No matter how small a tick is, it can transmit dangerous diseases. How do you prevent a tick bite? And how do you remove a tick if you have been bitten?
How do you prevent a tick bite? You get most tick bites in the summer while gardening or taking a walk in nature. So when it’s hot, and when you walk around with uncovered body parts.
Dress well
A few simple measures can prevent a tick bite:
- When taking a nature walk, stay on the trails and avoid contact with grasses, shrubs and other vegetation.
- If that goes too far for you and if you really want to stroll through bushes, make sure you wear well-fitting clothing.
- Tuck your trouser legs into your socks, don’t wear shorts and put on a cap.
- What can also help is injecting your clothing with an insect repellent containing the substance DEET.
It is very important to check yourself thoroughly for tick bites in the summer, for example every evening, and certainly every time after you have been in nature. In general, ticks prefer skin folds, such as the groin, but they can appear anywhere on the body.
Remove as soon as possible
If a tick does bite you, remove it as soon as possible, preferably within 24 hours. You can go to the doctor for this, but doing it yourself is also no problem.
Do it carefully and calmly. Do not jerk, pull, twist or squeeze the tick. Then you run the risk that the tick empties its stomach into your blood, with all the possible risk of infection that entails. Also do not start with oil, ointments, fire or alcohol, this also only increases the risk of infection.
What should you do then?
- Use special tick tweezers or tweezers.
- Clamp the tick as close to your skin as possible at the tick’s head, taking care not to pinch the tick’s back body. You should also not pull on the back body, because then the tick can tear in half.
- Gently pull the tick straight out of the skin, with slowly increasing force. Ticks often stick a bit crooked in the skin, so not perpendicular to the skin.

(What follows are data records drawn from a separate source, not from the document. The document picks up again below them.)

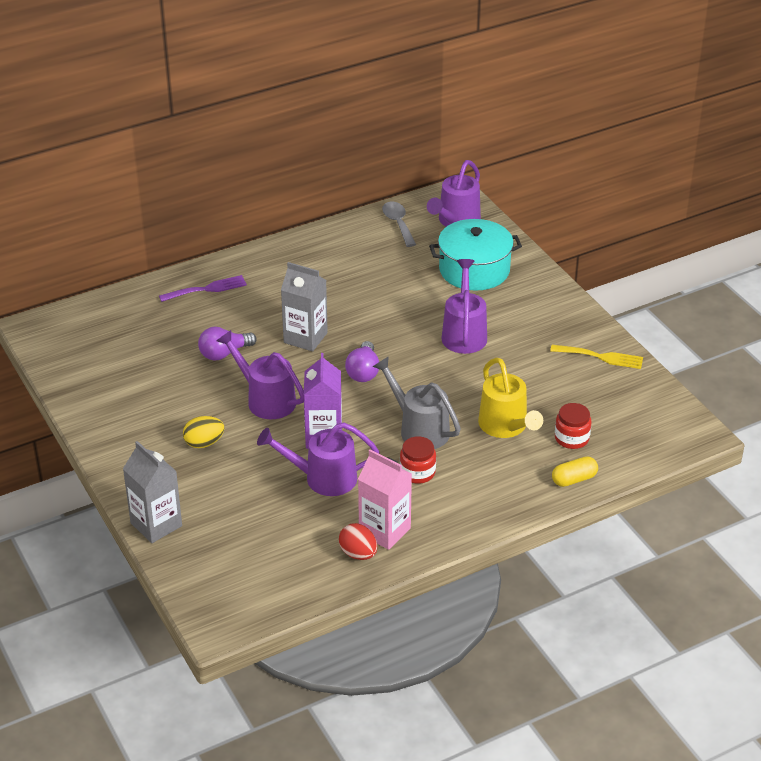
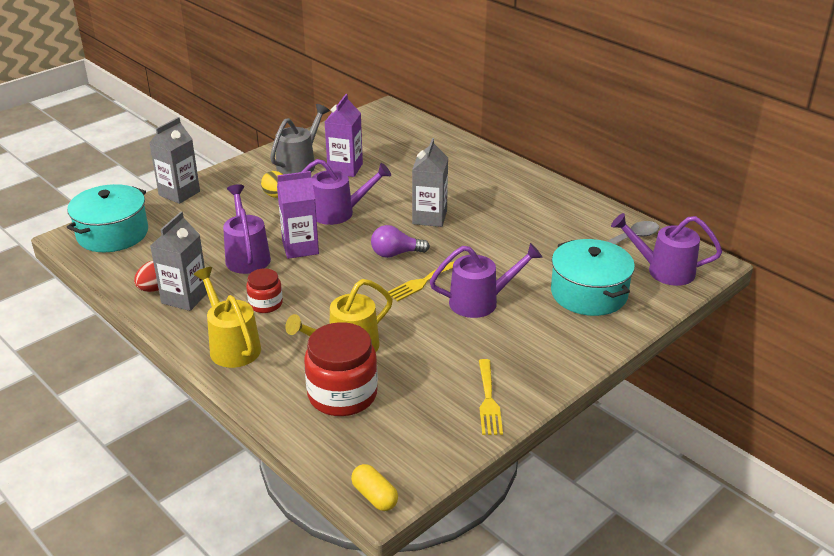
camera: 75 degrees right, 5 degrees down
(169, 382) = (345, 168): none -> purple carton
(207, 289) = (470, 163): purple fork -> none
(224, 353) = (390, 185): purple light bulb -> none
(226, 587) = (112, 234): none -> turquoise pot
(265, 399) = (339, 213): purple watering can -> purple watering can turned 60 degrees clockwise
(384, 531) = (185, 297): pink carton -> grey carton
(418, 429) = (326, 295): grey watering can -> grey watering can (300, 164)
(419, 362) = (423, 281): none -> yellow fork
(478, 502) = (231, 345): none -> yellow watering can
(571, 438) = (342, 395): red jar -> red jar, size x1.83
(574, 479) = (277, 404): yellow capsule -> yellow capsule (374, 496)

- Then disinfect the wound that has arisen with 70 percent alcohol or iodine.
- Don’t forget to disinfect the tick tweezers or tweezers themselves!
Lyme disease?
If you have removed the tick properly and quickly, the chance that you will become ill is very small. Also, just to reassure you, not every tick bite automatically means Lyme disease. Pay close attention to whether you get a red ring around the site of the bite in the weeks after the bite. Is that the case? Then consult your doctor!